UBS  relevé ses prévisions de croissance du produit intérieur brut (PIB) de la Suisse cette année, à 1,4%, contre 0,9% jusqu’ici. Ses économistes sont optimistes pour les Etats-Unis sous l’ère Trump.

« La Suisse s’est reprise étonnamment bien depuis la crise financière, et ce en dépit de la devise la plus forte du monde », a commenté mardi devant les médias à Zurich Daniel Kalt, économiste en chef pour la Suisse de l’établissement . Elle s’est  remise plus vite que prévu du choc de l’abandon du taux plancher en janvier 2015, a-t-il ajouté.

Après un trimestre négatif consécutif à la décision de la Banque nationale suisse (BNS) de supprimer le seuil fixé entre le franc et l’euro, le pays n’a pas connu la récession redoutée. Et en 2016, la progression s’est avérée « décente ». La banque a par conséquent relevé son estimation domestique, à l’instar des autres prévisionnistes avant elle.
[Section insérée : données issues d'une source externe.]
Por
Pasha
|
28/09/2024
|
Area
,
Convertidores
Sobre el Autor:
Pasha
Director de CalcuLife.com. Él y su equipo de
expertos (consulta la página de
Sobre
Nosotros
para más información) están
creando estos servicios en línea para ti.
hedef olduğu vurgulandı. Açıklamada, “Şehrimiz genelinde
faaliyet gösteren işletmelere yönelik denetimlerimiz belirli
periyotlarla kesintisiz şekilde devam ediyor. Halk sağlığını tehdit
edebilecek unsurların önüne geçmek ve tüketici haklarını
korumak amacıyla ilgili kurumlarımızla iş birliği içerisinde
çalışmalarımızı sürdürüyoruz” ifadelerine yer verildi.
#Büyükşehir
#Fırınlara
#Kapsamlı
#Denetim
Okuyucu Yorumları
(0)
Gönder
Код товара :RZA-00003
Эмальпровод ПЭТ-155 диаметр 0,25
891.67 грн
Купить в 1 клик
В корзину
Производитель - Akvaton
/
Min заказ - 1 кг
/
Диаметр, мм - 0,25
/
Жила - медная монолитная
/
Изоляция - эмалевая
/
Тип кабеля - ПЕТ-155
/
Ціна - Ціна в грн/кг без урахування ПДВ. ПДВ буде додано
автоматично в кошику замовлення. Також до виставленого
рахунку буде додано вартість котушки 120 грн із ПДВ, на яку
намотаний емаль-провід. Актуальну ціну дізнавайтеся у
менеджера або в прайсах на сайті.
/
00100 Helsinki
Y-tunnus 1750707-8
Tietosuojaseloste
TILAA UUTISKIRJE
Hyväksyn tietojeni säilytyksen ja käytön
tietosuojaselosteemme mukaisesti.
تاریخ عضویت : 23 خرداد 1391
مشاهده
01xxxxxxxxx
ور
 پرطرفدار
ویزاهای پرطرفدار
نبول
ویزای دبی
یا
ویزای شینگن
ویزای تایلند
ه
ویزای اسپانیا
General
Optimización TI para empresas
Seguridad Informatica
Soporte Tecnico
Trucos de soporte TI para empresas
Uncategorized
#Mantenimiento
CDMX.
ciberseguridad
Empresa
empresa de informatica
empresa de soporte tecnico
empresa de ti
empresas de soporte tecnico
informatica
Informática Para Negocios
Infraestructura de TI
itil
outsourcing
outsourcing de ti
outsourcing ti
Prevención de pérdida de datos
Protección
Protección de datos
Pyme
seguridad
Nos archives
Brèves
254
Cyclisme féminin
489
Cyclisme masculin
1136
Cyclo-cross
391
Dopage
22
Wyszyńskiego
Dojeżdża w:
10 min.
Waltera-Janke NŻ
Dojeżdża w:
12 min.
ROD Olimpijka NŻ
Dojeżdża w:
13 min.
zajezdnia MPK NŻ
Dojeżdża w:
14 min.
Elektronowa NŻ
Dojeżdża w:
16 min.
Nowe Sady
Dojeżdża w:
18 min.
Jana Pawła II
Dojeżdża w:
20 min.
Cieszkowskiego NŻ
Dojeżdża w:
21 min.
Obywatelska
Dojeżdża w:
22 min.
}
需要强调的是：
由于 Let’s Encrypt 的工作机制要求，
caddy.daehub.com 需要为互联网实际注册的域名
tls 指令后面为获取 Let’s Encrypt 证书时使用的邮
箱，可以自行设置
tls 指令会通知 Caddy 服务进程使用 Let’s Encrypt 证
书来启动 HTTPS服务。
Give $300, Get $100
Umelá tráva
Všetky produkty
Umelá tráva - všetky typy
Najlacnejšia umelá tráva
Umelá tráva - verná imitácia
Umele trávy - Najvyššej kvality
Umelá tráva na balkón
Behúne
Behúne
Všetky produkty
Pour 2017 toutefois, son estimation demeure inchangée. Comme à l’été, UBS escompte une progression du PIB de 1,3% l’an prochain. Les facteurs moteurs, tels que l’émigration, se sont affaiblis. En outre, les taux négatifs vont continuer à pénaliser les investisseurs en Suisse, estime Daniel Kalt. Dans le meilleur des cas, il n’attend pas de relèvement des taux par la BNS avant 2019.

Au niveau mondial pourtant, la croissance devrait s’accélérer à 3,1% cette année, et à 3,5% la prochaine, portée par l’amélioration de la croissance américaine et en dépit du ralentissement chinois. Outre-Atlantique, les experts d’UBS anticipent +1,5% cette année, et +2,4% en 2017.

« Il ne faut pas confondre le scénario de base et le fait accompli », prévient UBS, en référence notamment aux risques associés au scrutin aux Etats-Unis. Grâce à la stabilisation des cours pétroliers, à la politique monétaire accommodante et aux mesures de relance budgétaire espérées sous l’administration républicaine du président élu Donald Trump, les entreprises américaines devraient même étoffer leurs bénéfices de 8% en 2017.